Ueno also confirmed the team behind the first Castlevania was responsible for the development of “Castlevania II: Simon’s Quest” and “Castlevania III: Dracula’s Curse.”

Masahiro Ueno.

The main team listed on Wikipedia for “Castlevania” is director Hitoshi Akamatsu, producer Akihiko Nagata, and programmer Nobuhiro Matsuoka. Since the Wikipedia page did not source this information, the next step was to Google the names individually and see where that led. The result, however, was disappointing. The names lead nowhere except to more wikis that are edited by users. No interviews or confirmation from these individuals were found.

Author John Szczepaniak tried to conduct an interview with Akamatsu for his book, “The Untold History of Japanese Game Developers,” but was unable to receive permission.

James Banana

The case doesn’t remain a total mystery. One team member has gone on record with her full name, Kinuyo Yamashita.

Credited as James Banana, a parody of the name James Bernard, composer of “Dracula” (1958), Yamashita was the composer for the game.

Kinuyo Yamashita.

Yamashita worked with Satoe Terashima on the game’s score, and was her first job with Konami. Yamashita only scored the first entry in the series.

In an interview with The Legacy Music Hour, Yamashita gave more insight as to why Konami used fake names for their staff.

“The Japanese style is very different from the USA,” said Yamashita. “They are a lot more reserved and don’t want to give away their secrets. So I guess they felt like they had to protect their talent. And so they used fake names.”

Yamashita also said she doesn’t know why she was given the name James Banana, meaning Konami may have made up the names themselves and not the staff members.

The Mystery Lives On

Conducting searches to see what fans know or think on sites such as Reddit and NeoGaf didn’t provide any additional answers. It’s puzzling why after all these years the person(s) behind the idea hasn’t come forward to discuss where the idea came from, and how it transposed to a video game.

As for the future of the franchise, Konami doesn’t seem focused on developing more entries.
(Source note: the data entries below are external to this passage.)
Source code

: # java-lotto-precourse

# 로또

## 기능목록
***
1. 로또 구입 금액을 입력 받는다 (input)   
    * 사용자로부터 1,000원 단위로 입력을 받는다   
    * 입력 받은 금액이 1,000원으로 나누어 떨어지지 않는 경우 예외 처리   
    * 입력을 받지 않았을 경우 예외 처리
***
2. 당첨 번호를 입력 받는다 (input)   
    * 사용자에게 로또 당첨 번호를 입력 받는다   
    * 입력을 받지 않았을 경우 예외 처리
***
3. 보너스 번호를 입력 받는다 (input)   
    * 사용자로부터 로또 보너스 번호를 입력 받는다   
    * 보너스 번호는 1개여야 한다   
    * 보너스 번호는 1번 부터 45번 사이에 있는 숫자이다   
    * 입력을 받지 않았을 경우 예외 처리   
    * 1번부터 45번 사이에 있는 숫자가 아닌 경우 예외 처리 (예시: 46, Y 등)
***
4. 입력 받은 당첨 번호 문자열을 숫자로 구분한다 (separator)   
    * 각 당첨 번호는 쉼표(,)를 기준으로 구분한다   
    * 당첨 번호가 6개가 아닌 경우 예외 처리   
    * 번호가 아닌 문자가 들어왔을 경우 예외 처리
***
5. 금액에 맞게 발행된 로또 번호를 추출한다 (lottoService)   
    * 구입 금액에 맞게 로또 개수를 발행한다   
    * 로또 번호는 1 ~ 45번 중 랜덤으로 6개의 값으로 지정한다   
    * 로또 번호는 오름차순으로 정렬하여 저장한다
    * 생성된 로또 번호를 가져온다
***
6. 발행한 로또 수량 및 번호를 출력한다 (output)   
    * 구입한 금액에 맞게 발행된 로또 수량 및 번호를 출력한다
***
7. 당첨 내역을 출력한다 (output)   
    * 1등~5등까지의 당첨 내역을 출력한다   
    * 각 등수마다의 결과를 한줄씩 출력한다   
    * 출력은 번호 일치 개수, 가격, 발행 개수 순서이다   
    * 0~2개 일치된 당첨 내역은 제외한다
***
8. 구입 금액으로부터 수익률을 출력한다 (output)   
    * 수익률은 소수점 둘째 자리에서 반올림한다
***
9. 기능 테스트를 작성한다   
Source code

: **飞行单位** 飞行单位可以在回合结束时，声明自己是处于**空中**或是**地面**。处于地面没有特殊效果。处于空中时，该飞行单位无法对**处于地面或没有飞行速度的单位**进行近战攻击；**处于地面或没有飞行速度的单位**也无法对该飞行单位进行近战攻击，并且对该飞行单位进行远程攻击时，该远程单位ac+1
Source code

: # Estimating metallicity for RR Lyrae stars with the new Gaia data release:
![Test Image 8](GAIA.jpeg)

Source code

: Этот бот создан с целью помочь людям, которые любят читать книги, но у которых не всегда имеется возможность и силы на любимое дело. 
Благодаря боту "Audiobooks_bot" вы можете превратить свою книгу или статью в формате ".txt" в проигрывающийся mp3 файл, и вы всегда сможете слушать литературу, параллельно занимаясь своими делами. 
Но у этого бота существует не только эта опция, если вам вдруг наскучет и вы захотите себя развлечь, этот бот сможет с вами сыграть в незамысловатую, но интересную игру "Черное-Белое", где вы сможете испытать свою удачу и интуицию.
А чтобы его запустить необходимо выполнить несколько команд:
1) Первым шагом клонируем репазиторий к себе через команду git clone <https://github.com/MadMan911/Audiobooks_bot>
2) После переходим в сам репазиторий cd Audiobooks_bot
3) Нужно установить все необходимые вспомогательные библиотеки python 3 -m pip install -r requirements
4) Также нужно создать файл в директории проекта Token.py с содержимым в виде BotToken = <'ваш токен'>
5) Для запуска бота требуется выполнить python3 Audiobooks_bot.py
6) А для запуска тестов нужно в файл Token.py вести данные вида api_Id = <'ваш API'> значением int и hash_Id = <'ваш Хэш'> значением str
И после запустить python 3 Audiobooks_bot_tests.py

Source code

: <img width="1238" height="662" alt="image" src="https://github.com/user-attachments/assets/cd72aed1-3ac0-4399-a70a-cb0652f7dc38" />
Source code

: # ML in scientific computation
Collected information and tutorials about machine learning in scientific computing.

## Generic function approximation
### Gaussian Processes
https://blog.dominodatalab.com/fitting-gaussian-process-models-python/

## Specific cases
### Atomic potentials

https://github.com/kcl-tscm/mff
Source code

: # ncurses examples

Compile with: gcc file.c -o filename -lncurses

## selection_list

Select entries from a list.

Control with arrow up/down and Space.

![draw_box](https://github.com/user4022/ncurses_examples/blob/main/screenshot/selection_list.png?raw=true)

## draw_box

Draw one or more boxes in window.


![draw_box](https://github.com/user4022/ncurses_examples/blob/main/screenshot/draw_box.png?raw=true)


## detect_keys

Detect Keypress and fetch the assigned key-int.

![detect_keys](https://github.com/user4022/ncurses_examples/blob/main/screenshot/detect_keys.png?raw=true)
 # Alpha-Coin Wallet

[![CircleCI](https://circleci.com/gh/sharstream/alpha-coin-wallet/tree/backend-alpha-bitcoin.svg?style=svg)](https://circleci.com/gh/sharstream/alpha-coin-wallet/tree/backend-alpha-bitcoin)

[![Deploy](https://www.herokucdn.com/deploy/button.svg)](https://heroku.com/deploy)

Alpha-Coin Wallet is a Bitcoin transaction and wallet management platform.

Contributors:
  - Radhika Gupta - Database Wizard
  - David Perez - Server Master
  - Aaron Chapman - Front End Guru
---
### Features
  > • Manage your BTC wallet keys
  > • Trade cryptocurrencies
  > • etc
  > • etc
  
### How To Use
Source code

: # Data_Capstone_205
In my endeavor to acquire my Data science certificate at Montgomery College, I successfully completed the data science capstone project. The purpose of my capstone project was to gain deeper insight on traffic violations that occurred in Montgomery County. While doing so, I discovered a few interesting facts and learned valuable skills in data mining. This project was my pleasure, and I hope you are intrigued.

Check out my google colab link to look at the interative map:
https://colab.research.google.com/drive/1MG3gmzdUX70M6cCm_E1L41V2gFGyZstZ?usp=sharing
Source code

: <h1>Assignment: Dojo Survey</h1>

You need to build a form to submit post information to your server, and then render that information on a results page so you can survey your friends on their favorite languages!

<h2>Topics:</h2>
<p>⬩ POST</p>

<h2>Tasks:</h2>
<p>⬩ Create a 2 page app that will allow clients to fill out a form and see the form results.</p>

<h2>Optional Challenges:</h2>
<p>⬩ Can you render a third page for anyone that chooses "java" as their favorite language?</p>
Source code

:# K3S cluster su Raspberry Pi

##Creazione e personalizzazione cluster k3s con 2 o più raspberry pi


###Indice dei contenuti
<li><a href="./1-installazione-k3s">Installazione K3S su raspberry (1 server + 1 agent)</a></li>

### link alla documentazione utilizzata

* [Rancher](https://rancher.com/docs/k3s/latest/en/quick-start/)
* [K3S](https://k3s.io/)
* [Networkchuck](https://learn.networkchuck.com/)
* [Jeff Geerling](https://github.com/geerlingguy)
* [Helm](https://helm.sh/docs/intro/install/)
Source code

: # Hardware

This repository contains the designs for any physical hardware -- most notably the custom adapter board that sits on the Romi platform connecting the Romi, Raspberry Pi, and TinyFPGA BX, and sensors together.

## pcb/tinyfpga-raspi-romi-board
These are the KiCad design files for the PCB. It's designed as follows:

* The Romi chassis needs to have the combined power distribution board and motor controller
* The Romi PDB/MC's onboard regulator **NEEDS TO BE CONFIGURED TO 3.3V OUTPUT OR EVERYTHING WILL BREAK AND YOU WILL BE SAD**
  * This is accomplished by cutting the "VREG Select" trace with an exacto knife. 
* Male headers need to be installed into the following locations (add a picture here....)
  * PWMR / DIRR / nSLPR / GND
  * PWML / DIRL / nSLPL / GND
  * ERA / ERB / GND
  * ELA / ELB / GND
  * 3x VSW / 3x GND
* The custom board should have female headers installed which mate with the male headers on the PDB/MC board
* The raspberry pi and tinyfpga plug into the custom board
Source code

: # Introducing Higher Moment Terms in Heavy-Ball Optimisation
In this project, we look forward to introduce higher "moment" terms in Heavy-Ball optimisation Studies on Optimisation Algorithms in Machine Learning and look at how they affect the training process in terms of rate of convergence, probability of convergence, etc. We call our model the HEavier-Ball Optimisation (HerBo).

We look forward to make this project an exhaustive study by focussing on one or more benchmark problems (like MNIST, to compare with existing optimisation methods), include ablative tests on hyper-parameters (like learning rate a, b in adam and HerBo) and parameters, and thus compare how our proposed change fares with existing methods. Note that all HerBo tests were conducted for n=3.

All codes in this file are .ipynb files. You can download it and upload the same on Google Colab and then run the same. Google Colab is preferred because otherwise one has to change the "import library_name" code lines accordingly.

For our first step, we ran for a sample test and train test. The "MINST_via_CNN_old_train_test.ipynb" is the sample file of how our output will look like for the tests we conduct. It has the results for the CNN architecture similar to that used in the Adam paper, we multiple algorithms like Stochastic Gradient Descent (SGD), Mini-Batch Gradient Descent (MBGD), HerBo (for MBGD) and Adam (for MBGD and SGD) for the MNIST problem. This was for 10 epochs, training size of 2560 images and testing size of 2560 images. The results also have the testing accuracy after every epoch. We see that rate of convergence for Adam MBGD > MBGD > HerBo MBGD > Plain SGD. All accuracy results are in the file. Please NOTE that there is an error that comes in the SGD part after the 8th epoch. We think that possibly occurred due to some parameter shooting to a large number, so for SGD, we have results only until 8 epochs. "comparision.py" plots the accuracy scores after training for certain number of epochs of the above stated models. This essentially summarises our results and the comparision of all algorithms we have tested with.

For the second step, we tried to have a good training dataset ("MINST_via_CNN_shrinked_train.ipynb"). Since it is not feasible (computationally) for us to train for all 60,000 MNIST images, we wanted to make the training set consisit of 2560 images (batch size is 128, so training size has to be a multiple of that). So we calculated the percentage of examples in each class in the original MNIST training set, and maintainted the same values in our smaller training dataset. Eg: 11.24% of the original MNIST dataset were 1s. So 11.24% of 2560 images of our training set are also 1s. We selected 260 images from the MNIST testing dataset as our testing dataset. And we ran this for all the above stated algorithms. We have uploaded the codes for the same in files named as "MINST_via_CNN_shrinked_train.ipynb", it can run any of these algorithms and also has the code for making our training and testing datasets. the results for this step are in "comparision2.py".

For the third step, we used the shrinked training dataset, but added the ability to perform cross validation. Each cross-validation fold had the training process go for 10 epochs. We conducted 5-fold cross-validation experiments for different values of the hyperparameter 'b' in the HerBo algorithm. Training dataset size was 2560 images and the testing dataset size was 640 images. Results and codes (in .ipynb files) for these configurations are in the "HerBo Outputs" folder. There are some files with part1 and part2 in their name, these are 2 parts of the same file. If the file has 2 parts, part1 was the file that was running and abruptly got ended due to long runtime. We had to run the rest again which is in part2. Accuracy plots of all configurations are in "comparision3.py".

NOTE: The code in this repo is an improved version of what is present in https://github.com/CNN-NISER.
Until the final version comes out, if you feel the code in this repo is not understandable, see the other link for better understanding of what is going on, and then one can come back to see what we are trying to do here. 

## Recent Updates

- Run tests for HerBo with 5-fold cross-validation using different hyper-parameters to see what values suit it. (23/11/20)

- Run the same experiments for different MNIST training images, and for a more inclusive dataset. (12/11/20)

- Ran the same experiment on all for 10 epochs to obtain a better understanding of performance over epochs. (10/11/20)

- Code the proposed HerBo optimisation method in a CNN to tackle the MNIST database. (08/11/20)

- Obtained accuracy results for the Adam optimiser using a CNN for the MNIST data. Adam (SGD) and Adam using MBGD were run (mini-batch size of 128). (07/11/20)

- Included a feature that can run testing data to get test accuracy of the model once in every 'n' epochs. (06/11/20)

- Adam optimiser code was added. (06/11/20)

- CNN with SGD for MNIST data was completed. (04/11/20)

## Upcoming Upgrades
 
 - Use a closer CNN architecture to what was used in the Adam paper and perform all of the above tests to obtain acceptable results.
The last Castlevania game released was “Castlevania: Lords of Shadow 2” in 2014. For now, Konami seems more focused on Pachinko machines.

Castlevania is making its way to Netflix in the form of an animated series. The show will be released in July.

The spirit of Castlevania lives on.

Koji Igarashi, known for his work in “Castlevania: Symphony of the Night,” started a Kickstarter campaign in 2015 for his next game, “Bloodstained: Ritual of the Night,” a spiritual successor to the Castlevania franchise. The game is expected to release in 2018.

To sum everything up in the words of Dracula himself, “What is a man? A miserable pile of secrets!”